=== Section Start ===

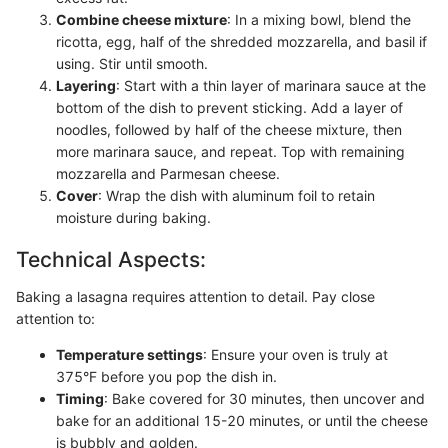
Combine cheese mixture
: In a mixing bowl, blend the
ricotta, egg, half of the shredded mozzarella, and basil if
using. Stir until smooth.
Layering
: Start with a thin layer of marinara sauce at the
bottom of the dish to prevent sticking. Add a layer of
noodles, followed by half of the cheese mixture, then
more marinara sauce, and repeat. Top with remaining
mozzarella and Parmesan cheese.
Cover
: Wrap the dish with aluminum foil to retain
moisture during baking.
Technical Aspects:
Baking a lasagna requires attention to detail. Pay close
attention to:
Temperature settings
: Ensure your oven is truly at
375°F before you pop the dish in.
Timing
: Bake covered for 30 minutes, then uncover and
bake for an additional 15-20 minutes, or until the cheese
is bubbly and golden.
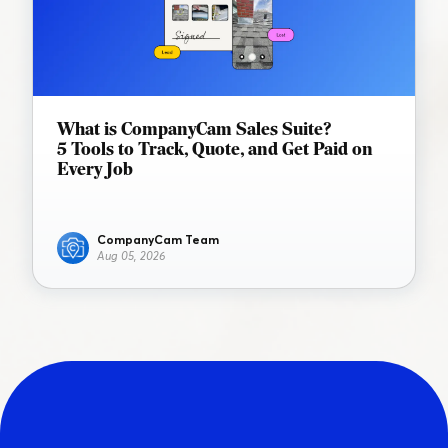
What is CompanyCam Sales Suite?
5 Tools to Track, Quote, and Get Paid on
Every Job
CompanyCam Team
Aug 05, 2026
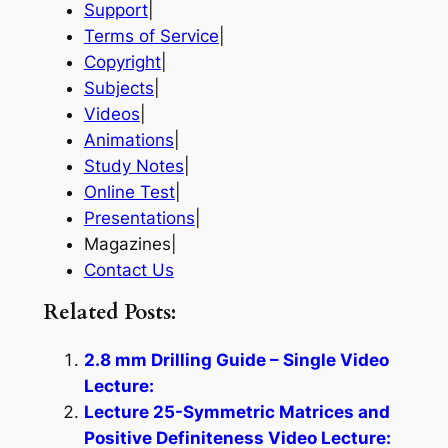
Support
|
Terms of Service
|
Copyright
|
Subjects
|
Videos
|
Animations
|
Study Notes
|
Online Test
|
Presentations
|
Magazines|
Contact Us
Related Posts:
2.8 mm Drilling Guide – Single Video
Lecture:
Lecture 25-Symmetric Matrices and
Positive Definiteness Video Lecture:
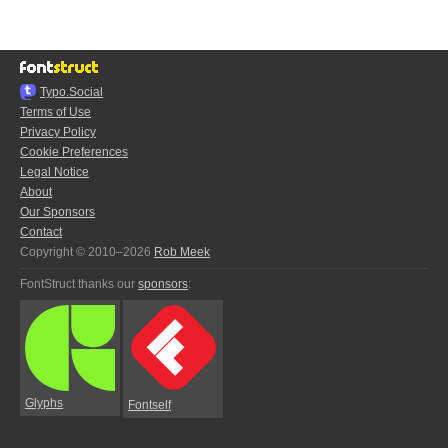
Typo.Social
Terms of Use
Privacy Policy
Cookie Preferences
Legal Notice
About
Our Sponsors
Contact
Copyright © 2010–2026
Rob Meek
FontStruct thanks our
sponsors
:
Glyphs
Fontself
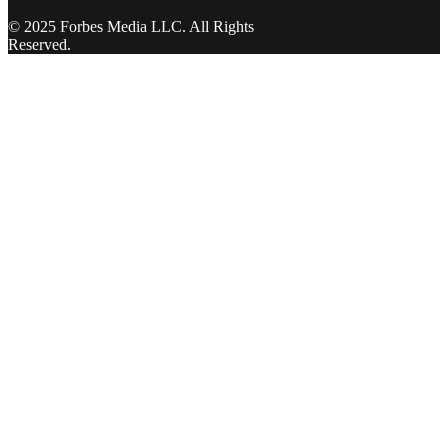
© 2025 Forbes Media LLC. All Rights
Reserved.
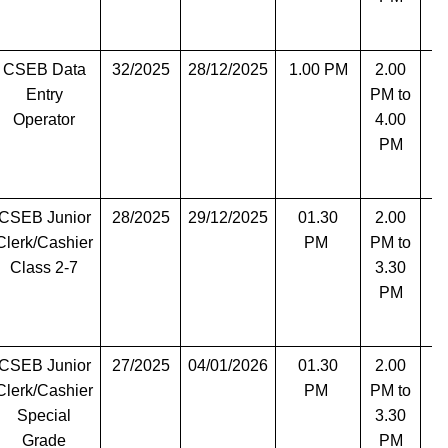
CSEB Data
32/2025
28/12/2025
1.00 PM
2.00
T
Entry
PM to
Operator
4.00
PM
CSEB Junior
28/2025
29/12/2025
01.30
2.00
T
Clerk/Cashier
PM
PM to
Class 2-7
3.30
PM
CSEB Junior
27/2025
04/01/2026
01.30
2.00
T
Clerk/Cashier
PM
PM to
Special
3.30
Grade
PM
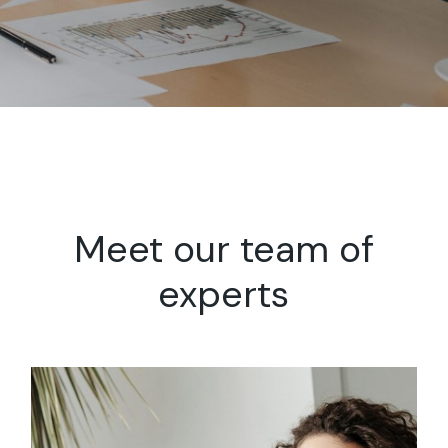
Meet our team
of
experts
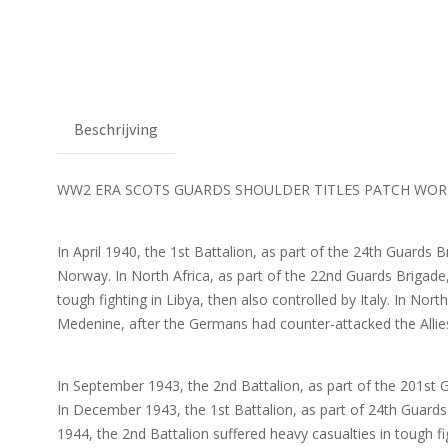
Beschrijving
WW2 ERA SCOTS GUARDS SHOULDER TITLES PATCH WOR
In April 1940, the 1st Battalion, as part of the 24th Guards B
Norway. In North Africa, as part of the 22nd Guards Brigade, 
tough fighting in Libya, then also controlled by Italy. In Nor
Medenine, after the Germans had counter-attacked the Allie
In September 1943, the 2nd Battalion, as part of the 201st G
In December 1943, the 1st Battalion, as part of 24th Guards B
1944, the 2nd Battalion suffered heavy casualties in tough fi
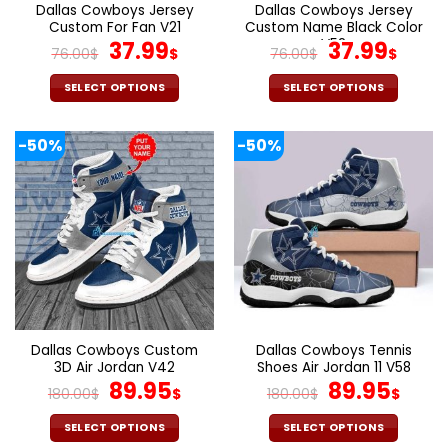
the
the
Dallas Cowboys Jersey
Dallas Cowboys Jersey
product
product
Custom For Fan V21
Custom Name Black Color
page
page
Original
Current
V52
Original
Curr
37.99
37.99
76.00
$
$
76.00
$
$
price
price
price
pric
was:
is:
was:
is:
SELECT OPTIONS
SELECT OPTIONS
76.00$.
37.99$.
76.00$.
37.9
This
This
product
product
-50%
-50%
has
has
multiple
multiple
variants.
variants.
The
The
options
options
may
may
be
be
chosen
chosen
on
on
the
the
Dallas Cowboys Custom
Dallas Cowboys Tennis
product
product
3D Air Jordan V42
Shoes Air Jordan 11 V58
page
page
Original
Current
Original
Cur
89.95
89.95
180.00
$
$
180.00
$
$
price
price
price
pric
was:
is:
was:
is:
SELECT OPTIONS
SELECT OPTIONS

=== Section End ===

TRY IT.
All of the listing above has to be reproduced exactly, though without its images.

RESPONSE.
Combine cheese mixture
: In a mixing bowl, blend the
ricotta, egg, half of the shredded mozzarella, and basil if
using. Stir until smooth.
Layering
: Start with a thin layer of marinara sauce at the
bottom of the dish to prevent sticking. Add a layer of
noodles, followed by half of the cheese mixture, then
more marinara sauce, and repeat. Top with remaining
mozzarella and Parmesan cheese.
Cover
: Wrap the dish with aluminum foil to retain
moisture during baking.
Technical Aspects:
Baking a lasagna requires attention to detail. Pay close
attention to:
Temperature settings
: Ensure your oven is truly at
375°F before you pop the dish in.
Timing
: Bake covered for 30 minutes, then uncover and
bake for an additional 15-20 minutes, or until the cheese
is bubbly and golden.
What is CompanyCam Sales Suite?
5 Tools to Track, Quote, and Get Paid on
Every Job
CompanyCam Team
Aug 05, 2026
Support
|
Terms of Service
|
Copyright
|
Subjects
|
Videos
|
Animations
|
Study Notes
|
Online Test
|
Presentations
|
Magazines|
Contact Us
Related Posts:
2.8 mm Drilling Guide – Single Video
Lecture:
Lecture 25-Symmetric Matrices and
Positive Definiteness Video Lecture:
Typo.Social
Terms of Use
Privacy Policy
Cookie Preferences
Legal Notice
About
Our Sponsors
Contact
Copyright © 2010–2026
Rob Meek
FontStruct thanks our
sponsors
:
Glyphs
Fontself
© 2025 Forbes Media LLC. All Rights
Reserved.
CSEB Data
32/2025
28/12/2025
1.00 PM
2.00
T
Entry
PM to
Operator
4.00
PM
CSEB Junior
28/2025
29/12/2025
01.30
2.00
T
Clerk/Cashier
PM
PM to
Class 2-7
3.30
PM
CSEB Junior
27/2025
04/01/2026
01.30
2.00
T
Clerk/Cashier
PM
PM to
Special
3.30
Grade
PM
Meet our team
of
experts
Beschrijving
WW2 ERA SCOTS GUARDS SHOULDER TITLES PATCH WOR
In April 1940, the 1st Battalion, as part of the 24th Guards B
Norway. In North Africa, as part of the 22nd Guards Brigade, 
tough fighting in Libya, then also controlled by Italy. In Nor
Medenine, after the Germans had counter-attacked the Allie
In September 1943, the 2nd Battalion, as part of the 201st G
In December 1943, the 1st Battalion, as part of 24th Guards B
1944, the 2nd Battalion suffered heavy casualties in tough fi
the
the
Dallas Cowboys Jersey
Dallas Cowboys Jersey
product
product
Custom For Fan V21
Custom Name Black Color
page
page
Original
Current
V52
Original
Curr
37.99
37.99
76.00
$
$
76.00
$
$
price
price
price
pric
was:
is:
was:
is:
SELECT OPTIONS
SELECT OPTIONS
76.00$.
37.99$.
76.00$.
37.9
This
This
product
product
-50%
-50%
has
has
multiple
multiple
variants.
variants.
The
The
options
options
may
may
be
be
chosen
chosen
on
on
the
the
Dallas Cowboys Custom
Dallas Cowboys Tennis
product
product
3D Air Jordan V42
Shoes Air Jordan 11 V58
page
page
Original
Current
Original
Cur
89.95
89.95
180.00
$
$
180.00
$
$
price
price
price
pric
was:
is:
was:
is:
SELECT OPTIONS
SELECT OPTIONS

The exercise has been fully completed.